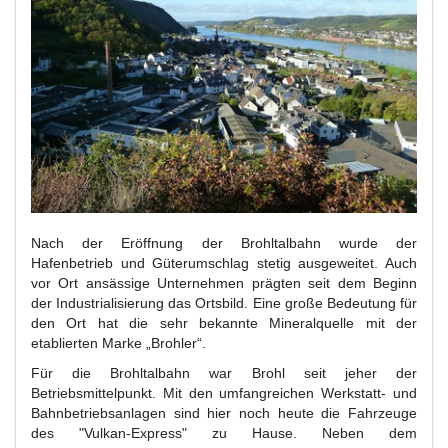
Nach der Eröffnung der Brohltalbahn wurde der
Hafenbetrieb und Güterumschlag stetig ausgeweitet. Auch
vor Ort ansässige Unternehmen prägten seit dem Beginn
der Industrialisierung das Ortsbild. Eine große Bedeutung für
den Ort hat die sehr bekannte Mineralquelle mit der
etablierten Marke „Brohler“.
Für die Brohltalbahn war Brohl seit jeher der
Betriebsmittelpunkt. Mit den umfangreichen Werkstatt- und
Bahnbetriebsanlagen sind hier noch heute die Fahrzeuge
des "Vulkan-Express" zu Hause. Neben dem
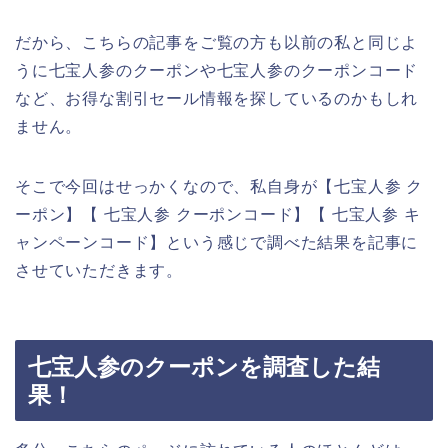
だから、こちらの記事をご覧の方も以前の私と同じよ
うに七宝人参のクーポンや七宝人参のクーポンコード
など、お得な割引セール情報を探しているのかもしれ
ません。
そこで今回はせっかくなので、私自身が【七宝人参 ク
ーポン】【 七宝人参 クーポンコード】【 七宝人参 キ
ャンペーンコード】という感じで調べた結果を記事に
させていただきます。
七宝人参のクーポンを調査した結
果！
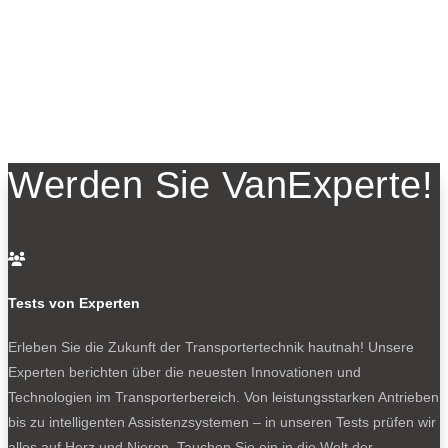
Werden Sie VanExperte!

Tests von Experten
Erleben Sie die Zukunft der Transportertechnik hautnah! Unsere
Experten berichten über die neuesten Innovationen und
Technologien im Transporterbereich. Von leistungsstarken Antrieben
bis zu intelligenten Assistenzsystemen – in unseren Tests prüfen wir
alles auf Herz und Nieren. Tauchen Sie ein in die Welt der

★ ★ ★

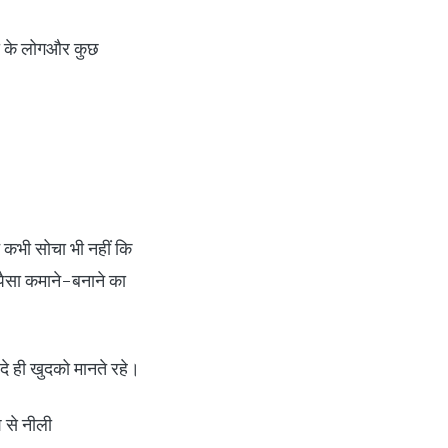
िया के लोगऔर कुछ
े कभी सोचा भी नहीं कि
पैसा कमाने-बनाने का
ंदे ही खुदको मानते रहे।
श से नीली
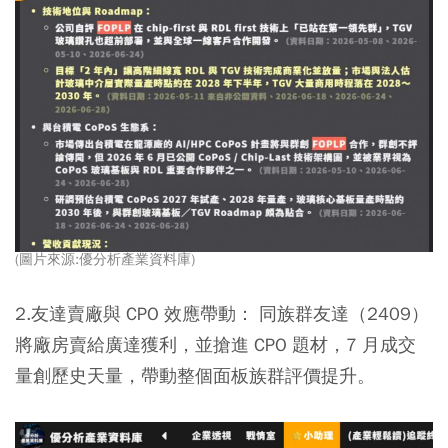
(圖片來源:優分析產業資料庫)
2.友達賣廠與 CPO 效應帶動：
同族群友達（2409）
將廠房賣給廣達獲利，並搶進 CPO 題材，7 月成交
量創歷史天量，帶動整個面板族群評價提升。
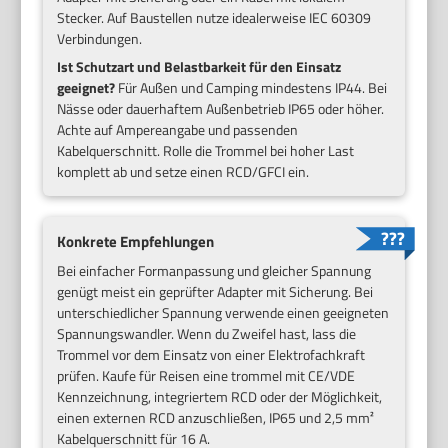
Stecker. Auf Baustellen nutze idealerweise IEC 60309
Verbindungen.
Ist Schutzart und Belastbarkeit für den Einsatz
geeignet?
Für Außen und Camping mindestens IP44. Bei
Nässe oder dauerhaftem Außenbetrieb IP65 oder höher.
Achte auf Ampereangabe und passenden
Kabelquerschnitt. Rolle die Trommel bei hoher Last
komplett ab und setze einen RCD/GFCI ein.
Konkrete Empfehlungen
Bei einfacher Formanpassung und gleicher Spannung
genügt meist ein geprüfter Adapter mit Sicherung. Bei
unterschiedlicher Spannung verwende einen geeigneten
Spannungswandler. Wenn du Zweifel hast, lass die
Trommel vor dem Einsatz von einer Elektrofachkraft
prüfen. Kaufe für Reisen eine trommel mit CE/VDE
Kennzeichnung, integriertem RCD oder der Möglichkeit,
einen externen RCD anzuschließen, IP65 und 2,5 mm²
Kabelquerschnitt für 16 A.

★ ★ ★

▶ **Task objective**: Search the listing above for the lines with "einen externen RCD" and "Kabelquerschnitt für 16 A.", then output those lines and all lines between them exactly.

▶ **Written answer**:
einen externen RCD anzuschließen, IP65 und 2,5 mm²
Kabelquerschnitt für 16 A.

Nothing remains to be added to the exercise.